# Work request
Could you give back the records exactly, taking out the pictures?

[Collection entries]
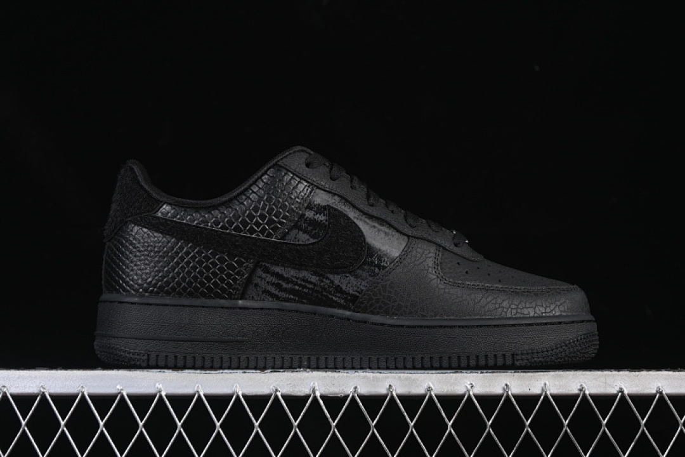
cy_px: 228
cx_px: 342
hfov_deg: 27.0
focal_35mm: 75
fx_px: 1427
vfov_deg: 18.2
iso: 160
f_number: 6.3
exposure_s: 1/50
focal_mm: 50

# Exercise solution
cy_px: 228
cx_px: 342
hfov_deg: 27.0
focal_35mm: 75
fx_px: 1427
vfov_deg: 18.2
iso: 160
f_number: 6.3
exposure_s: 1/50
focal_mm: 50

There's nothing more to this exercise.